Eins der ersten wirklich interessanten Sachen, die ich in der Schule gelernt habe, war dass es früher keine Jugend gab. Man war halt irgendwie da – und dann bald an der Arbeit. Mir fällt das gerade ein, weil Captain Gips auf dem neuen Neonschwarz-Album rapt: „Uh, sie sagen Vierzig ist das neue Dreißig / Und das der Captain dafür der Beweis ist“. Wahrscheinlich hat er recht. Wahrscheinlich gibt es heute wieder keine Jugend mehr, weil niemand damit aufhört. Und trotzdem fühle ich mich jedes Mal ein kleines Bisschen älter, wenn ich eine neue Politrap-Platte höre.
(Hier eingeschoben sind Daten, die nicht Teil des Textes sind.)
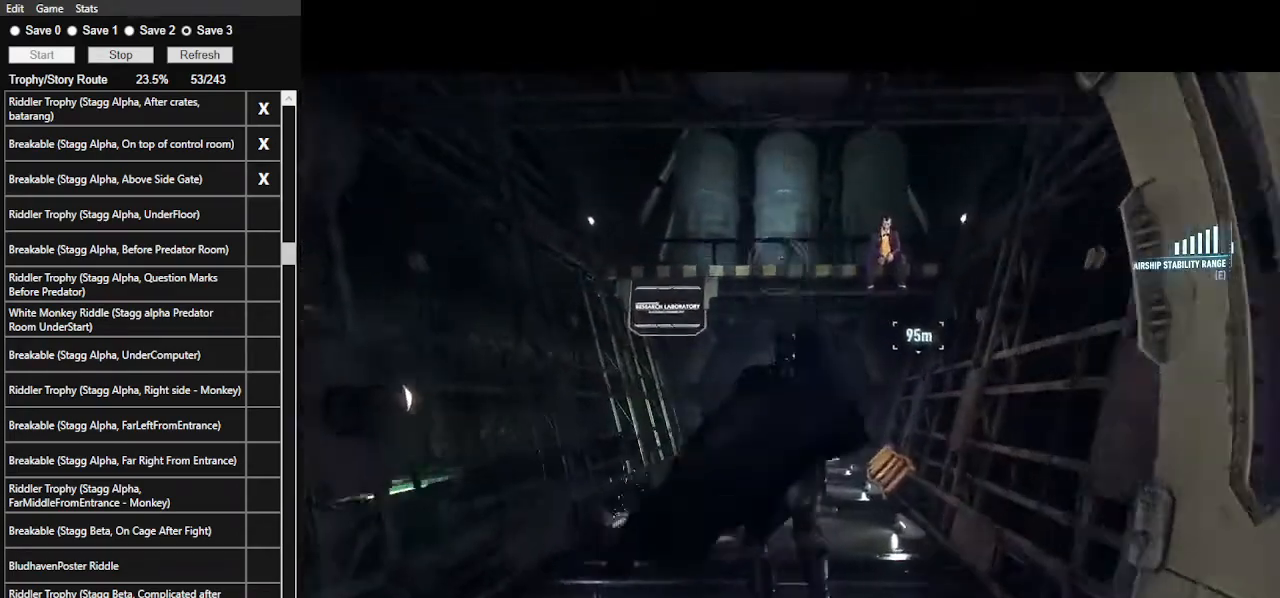
{"keys": [], "mouse": [], "events": [[100, "f", "up"]]}
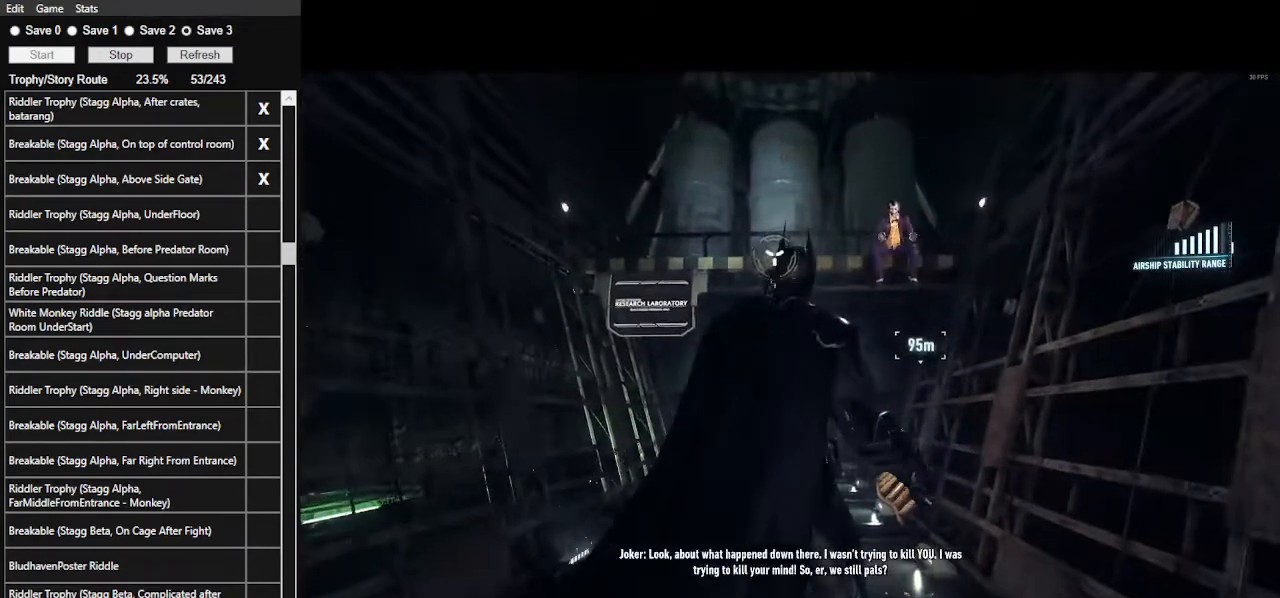
{"keys": [], "mouse": [], "events": []}
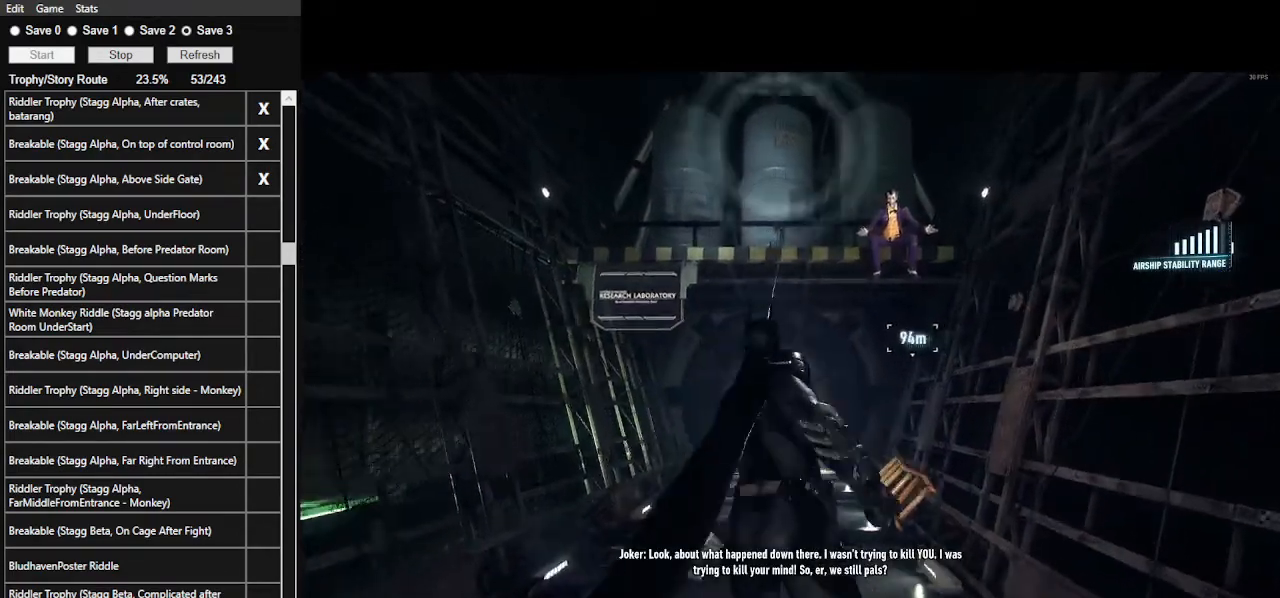
{"keys": [], "mouse": [], "events": []}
Dass ich tatsächlich älter als die Musiker bin, kann ich sogar beweisen: Neonschwarz-Sängerin Marie Curry war auf meiner Schule nämlich vier Klassen unter mir. Dass älter nun nicht unbedingt schlauer heißen muss, sieht man daran, dass der Unterschied plötzlich nur noch drei Jahrgänge betrug.

Über „Clash“, die neue Platte, ließe sich nun altklug sagen, dass so typische Rapsachen drauf sind: mit „hey!“ und „uh!“ und wo man sein Label immer dazu sagt (Audiolith in diesem Fall). Das kriegen Neonschwarz inklusive ironischer Brechungen gut über die Bühne. Ein bisschen verkrampft klingen sie lustigerweise nur und ausgerechnet da, wo sie sich extra locker machen und mit Autotune vom Chillen was erzählen.

Aber das ist ja auch kein Wunder. Es gibt wenig zu lachen im Moment, selbst wenn man sich Mühe gibt. Und darum erzähle ich ja überhaupt von früher. Zeckenrap und ich, wir gehören eben doch immer noch zur gleichen Bubble, wie man sagt. Und die schlechten Erfahrungen, die wir da gerade alle miteinander aushalten müssen, hat selten jemand so klar und schnickschnackfrei auf den Punkt gebracht wie Neonschwarz: „Jeder weiß, Geschichte kann sich wiederholen / Doch ich gebe zu, in meiner Seifenblase hätt’ich nicht gedacht, / dass es so schnell passiert“. Es immer schon gewusst zu haben und dann aber trotzdem geschockt zu sein, ist eine höchst sonderbare und beklemmende Angelegenheit: „Gestern noch ein No-Go, gestern noch undenkbar / Gestern dachten alle ‚Regt euch ab, ihr seht Gespenster!‘“

Das ist in der Zwischenzeit passiert: NSU, AfD, Hannibal und überhaupt dieser steil drehende Sicherheitsapparat, der von seinem bürgerlichen Fanmob sogar noch überboten wird. Das haben wir alles schon in den 90ern gesagt – und im Grunde selber nicht ganz daran geglaubt. Und genau diese Erfahrung in einer Musik gespiegelt zu bekommen, die immer noch und trotzdem von dieser Energie gespeist ist, ist schön. Dass Neonschwarz und all die anderen dazu noch in der Lage sind, eine ganz neue Generation junger Menschen aufs Angenehmste zum Durchdrehen zu bringen, ist sogar noch erfreulicher. Auch wenn das jetzt wirklich ziemlich schlimm alt klingt.